[Start of section]

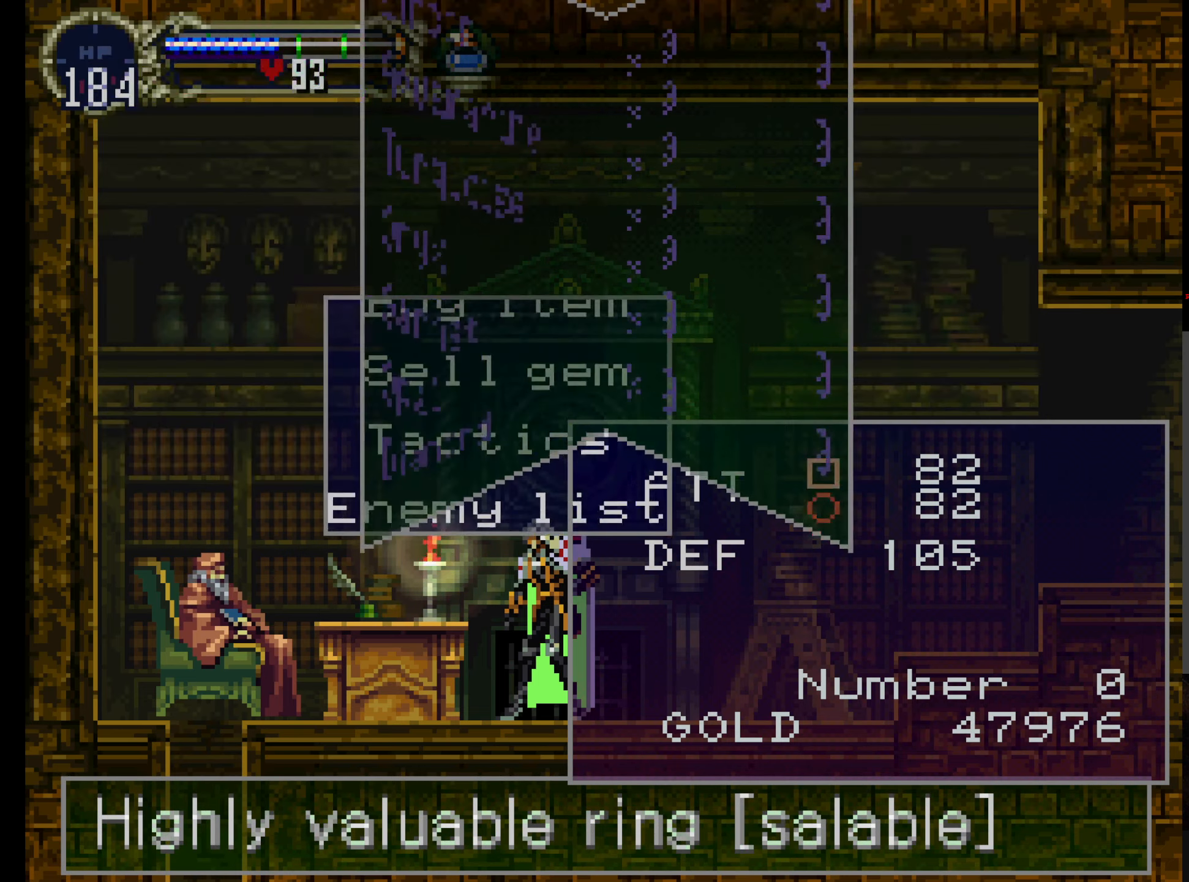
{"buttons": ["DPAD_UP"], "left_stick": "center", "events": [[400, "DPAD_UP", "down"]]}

[End of section]
[Start of section]

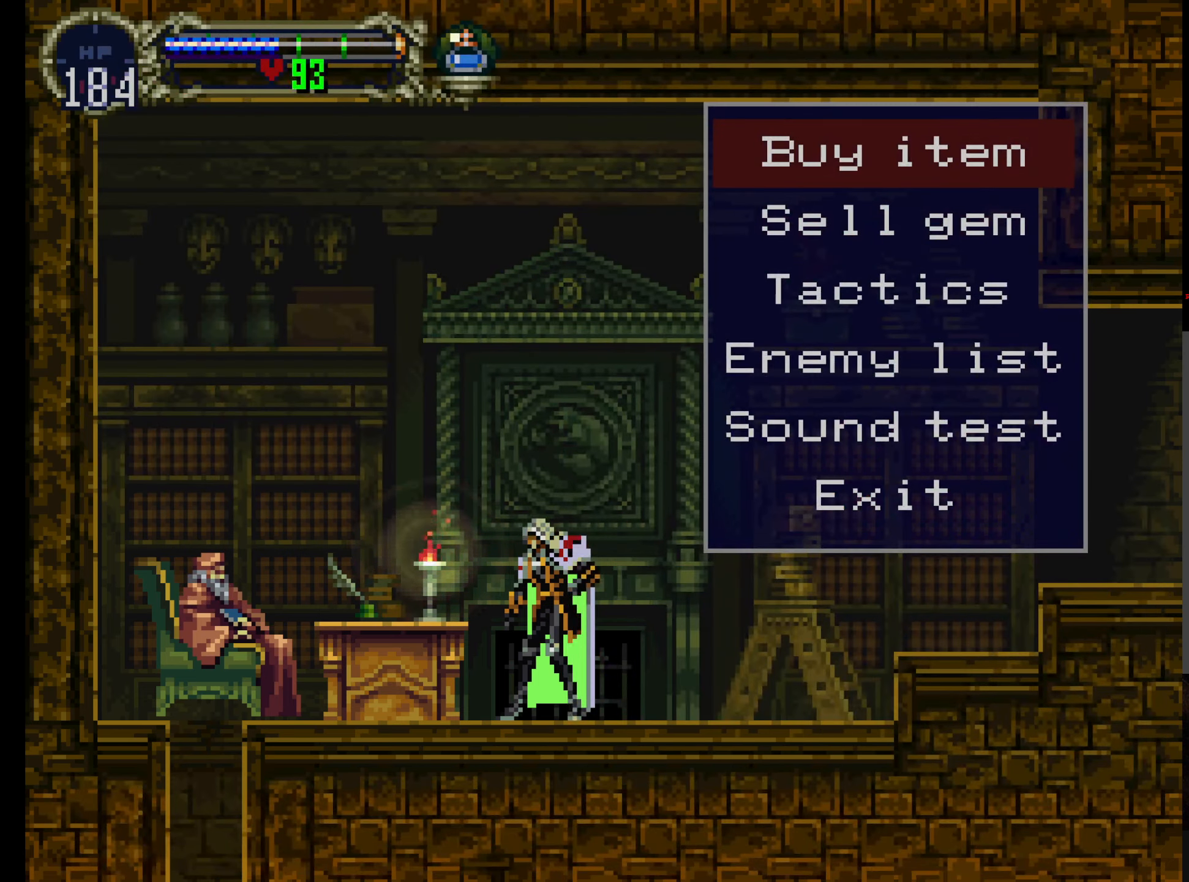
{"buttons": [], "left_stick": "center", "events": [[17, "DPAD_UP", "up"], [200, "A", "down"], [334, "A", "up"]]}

[End of section]
[Start of section]

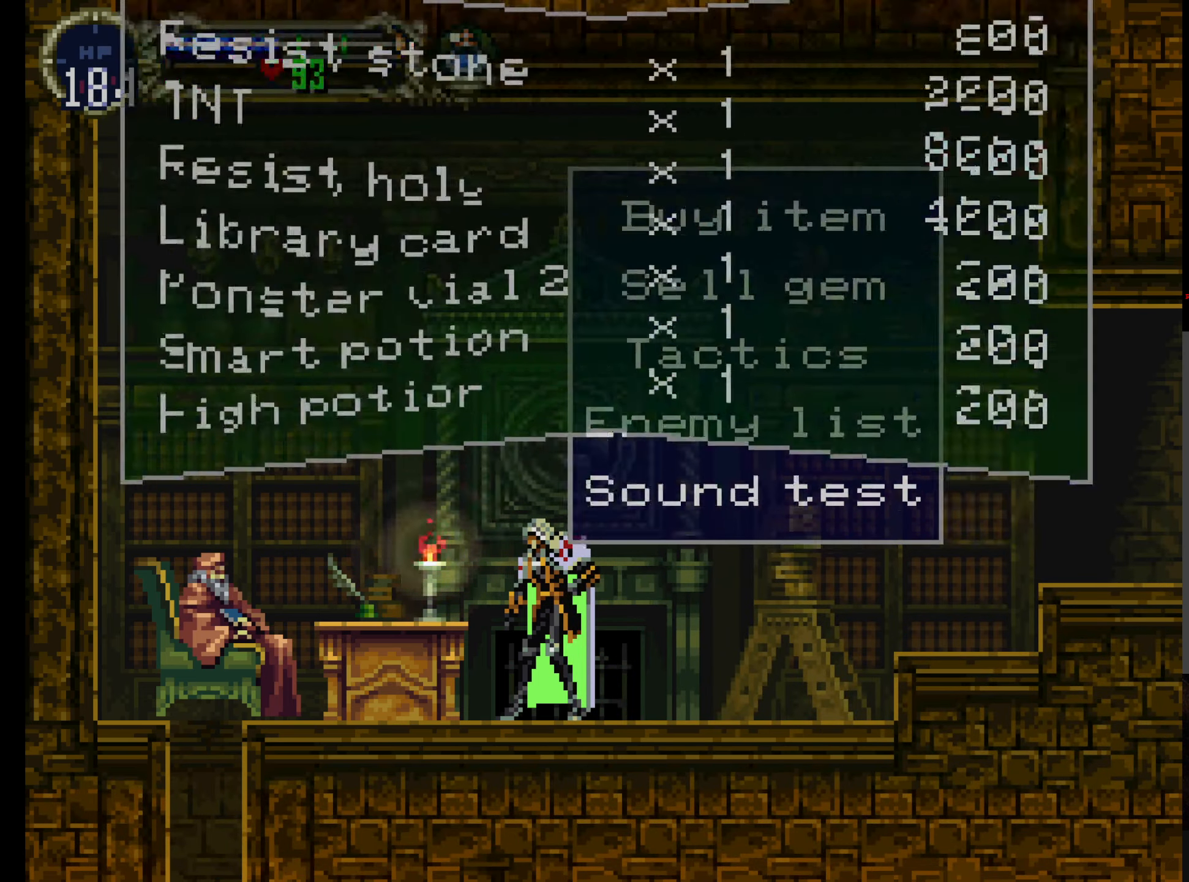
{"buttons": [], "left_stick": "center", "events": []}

[End of section]

§ Required work
Going through the entries above, count the lines that include "down" and state only the result.

§ Answer to the problem
2